During the 114-day New York City newspaper strike in 1962-63, he kept his young television viewers up to speed on the comic strips by playing the characters on camera, echoing a role Mayor Fiorello La Guardia played on radio during a newspaper strike in the 1940s.
“Mayor La Guardia did it many, many years before,” McCann said, “and I was the first one to do it on television.”
He also helped launch Becker’s Sunday morning show “Wonderama” on WNEW.
McCann’s local television finale in New York was “Chuck McCann’s Laurel & Hardy TV Show,” in 1966, which featured Hanna-Barbera cartoons of the titular comic duo and McCann’s Oliver Hardy impersonations.
In his movie debut, McCann played opposite Alan Arkin to critical acclaim as a mentally disabled deaf mute in the 1968 adaptation of Carson McCuller’s novel “The Heart Is a Lonely Hunter.”
He went on to play the lead role in “The Projectionist” (1971), as the lonely title character in a movie theater’s projection booth. The film gave him a vehicle with which to demonstrate his dexterity imitating movie stars. Rodney Dangerfield, in his movie debut, played his boss.
In addition to his daughter Siobhan, McCann is survived by another daughter, Jennifer Strasser, from an earlier marriage, which ended in divorce; his wife, the former Betty Fanning, who was an executive with the William Morris agency; three grandchildren; and a sister, Moe Sanders. A son, Sean, from a still earlier marriage, died in 2009.
McCann had two mantras: to have as much fun as possible and to keep working to survive, whether he was appearing at the Friends of Old Time Radio Convention in Newark, New Jersey, or as the exasperating neighbor bellowing “Hi, guy!” through a shared medicine chest in an early 1970s commercial for Right Guard deodorant.
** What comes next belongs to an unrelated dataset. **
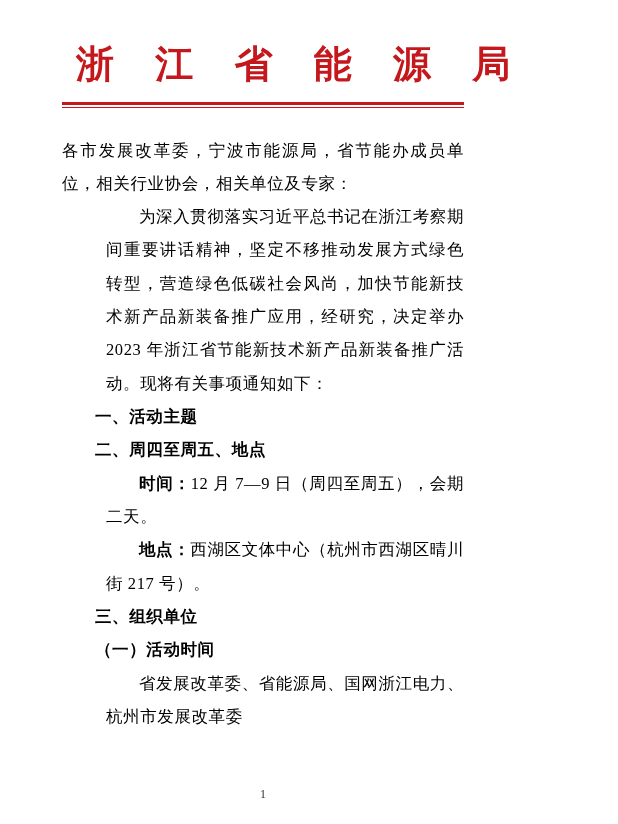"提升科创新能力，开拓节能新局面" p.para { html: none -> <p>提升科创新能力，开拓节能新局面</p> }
In 1969, after he moved to California, he appeared in the cast of “Turn On,” George Schlatter’s aborted attempt to match his success in producing “Rowan & Martin’s Laugh-In.” “Turn On” lasted one episode.
“I did everything,” McCann told TVParty.com in a 2007 interview. “I never closed doors. If you look at my career — if I had one — I never think of it as a career, I just look at it as things I love to do. I have just as much fun doing a 30-second commercial as I do making a movie.”